[Work to complete]
Starting with the line that contains "Outline anything matching" and continuing through the end of the material, rewrite those lines with "keys" swapped for "fields" and everything else left as it is. Leave the pictures out of your answer.

Records from a dataset
>> START
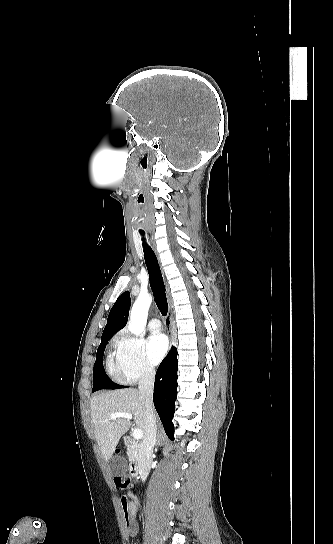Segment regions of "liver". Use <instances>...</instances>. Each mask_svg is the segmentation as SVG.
<instances>
[{"label": "liver", "mask_w": 333, "mask_h": 544, "mask_svg": "<svg viewBox=\"0 0 333 544\" xmlns=\"http://www.w3.org/2000/svg\"><path fill=\"white\" fill-rule=\"evenodd\" d=\"M90 410L95 437L106 462L112 457L120 438L131 426V421L126 418L112 420V413L132 414L136 429L145 432V399L134 388L95 395L91 399Z\"/></svg>", "instance_id": "obj_1"}]
</instances>
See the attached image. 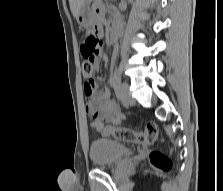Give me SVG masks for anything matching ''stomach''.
<instances>
[{
  "label": "stomach",
  "instance_id": "1",
  "mask_svg": "<svg viewBox=\"0 0 223 191\" xmlns=\"http://www.w3.org/2000/svg\"><path fill=\"white\" fill-rule=\"evenodd\" d=\"M90 1L91 0H85V3L77 17L79 25L84 28H90L94 23V13L90 8Z\"/></svg>",
  "mask_w": 223,
  "mask_h": 191
}]
</instances>
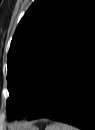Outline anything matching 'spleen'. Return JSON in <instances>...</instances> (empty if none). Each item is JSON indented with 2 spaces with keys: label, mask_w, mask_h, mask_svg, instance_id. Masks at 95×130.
Instances as JSON below:
<instances>
[{
  "label": "spleen",
  "mask_w": 95,
  "mask_h": 130,
  "mask_svg": "<svg viewBox=\"0 0 95 130\" xmlns=\"http://www.w3.org/2000/svg\"><path fill=\"white\" fill-rule=\"evenodd\" d=\"M46 130H78L74 126L61 122H54L46 127Z\"/></svg>",
  "instance_id": "3e777b00"
}]
</instances>
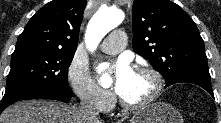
>> END
[Reply to the exercise]
Outline anything matching 'spleen'. Return JSON in <instances>...</instances> (empty if none). Each item is JSON indented with 2 spaces with fields: label, mask_w, mask_h, mask_svg, instance_id. Masks at 95×130.
Instances as JSON below:
<instances>
[{
  "label": "spleen",
  "mask_w": 95,
  "mask_h": 130,
  "mask_svg": "<svg viewBox=\"0 0 95 130\" xmlns=\"http://www.w3.org/2000/svg\"><path fill=\"white\" fill-rule=\"evenodd\" d=\"M46 130H78L74 126L61 122H54L46 127Z\"/></svg>",
  "instance_id": "3e777b00"
}]
</instances>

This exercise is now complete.